Finding what we love requires us to have a very intimate understanding of ourselves and our purpose in this life. Yet, this can be a tall order. After all, with the way life works, we started learning since we were kids who to be, how to behave to be accepted. There was a finite window in our childhood when there were no contingencies around our dreams and desires, nor limits to what was possible. That is before we learned to filter every wish and desire through the lens of social acceptance. Then, we spend decades continuing to build our lives – and our identities – to conform to acceptable norms and expectations, e.g., getting educated, getting married and raising a family, being financially secure, etc. Many of us get really, really good at following these socially sanctioned prescriptions of how to live. Before we know it, we’ve created a life we’re supposed to love, except we don’t. How did that happen? Does this sound familiar?
So, what do you do if you aren’t doing what you love? Jobs’ recommendation is right on, “Keep looking. Don’t settle.” I’d go one step further to emphasize that the looking starts internally. Try the following.
If you aren’t doing what you love, love what you’re doing right now.
This step is a must: Honor what you’re doing right now. Identify the good in your unsatisfying work life, e.g., good friends you’ve made at work, the paychecks you get regularly to sustain your life, etc. Appreciate them. Be grateful for them. Charge your consciousness to be magnetic to these conditions wherever you go next professionally. Start releasing the negative emotions and judgments associated with your current job by practicing forgiveness. Don’t forget to include yourself, if you’ve judged yourself for not having the guts to leave what you know doesn’t serve you. If you’re currently out of work, practice appreciation and gratitude for your previous job(s), and release any resentment, anger and other negative energy around the economy, being let go, etc..
Turn what you hate into what you love.
Make a list of all the undesirable conditions in your current job. Be exhaustive with your list. Once you’ve done that, pivot each condition to the opposite. For instance, “underpaid” to ”being paid well,” “overworked” to “great work-life balance,” etc. Identify the top 5 pivoted conditions. Visualize yourself working in these conditions often.

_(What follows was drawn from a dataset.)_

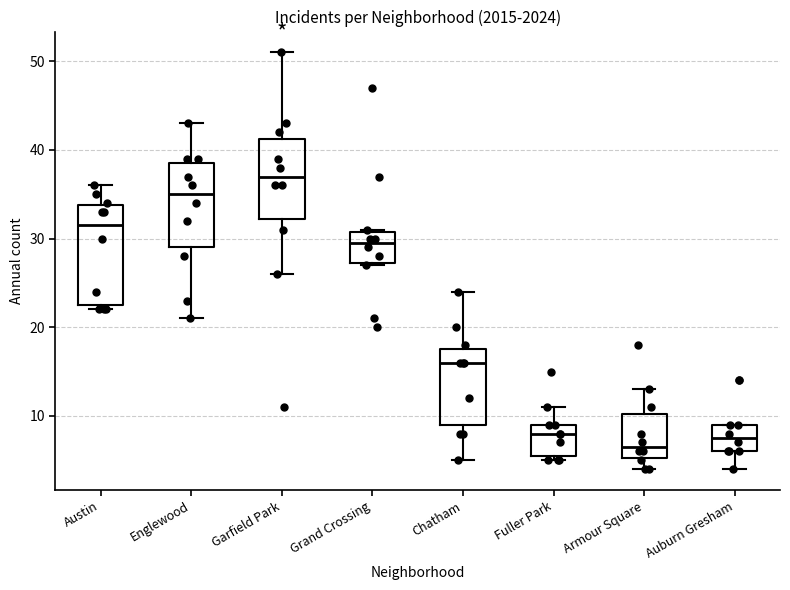

Comparing the boxes themselves (not the whiskers), which one is the tallest?

Austin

Engage your forgotten inner child.
Go back to the unfiltered days of your childhood and remember what you truly loved to do. Was it being creative? Was it about building things? Tell your rational mind to take a nap. In your mind’s eye, close the door for a few moments to challenging thoughts like, “Yeah but I can’t make a living doing this,” or “That was only child’s play, not practical now considering the responsibilities I have,” etc. Journal on the insights that come up. Draw if it resonates with you more. Give your inner child some air time to tell you what you’ve forgotten that your true self loved to express.
What’s the legacy you want to leave behind?
If you were to think ahead to the end of your life looking back, for what would you like to be remembered? Clearly, your legacy would include much more than work. But, if you were to leave this world having lived a fulfilling life of joy, loving what you do will have been a part of it, whether it’s work for pay or not. This question is worth pondering. And, when you know the legacy you want to leave behind, how would you live to fulfill this picture?
Once you are tuned into your inner compass to direct you, what’s revealed to you one step at a time will bring more purpose and fulfillment. Before long, the word “work” will take on a whole different meaning, because it won’t feel like work anymore. This journey of looking within may take some time, and the length varies from individual to individual. But know that you cannot miss your life. As you continue looking, remember always to honor yourself and where you are in your life. Whether or not it makes sense right now, you’re always exactly where you need to be.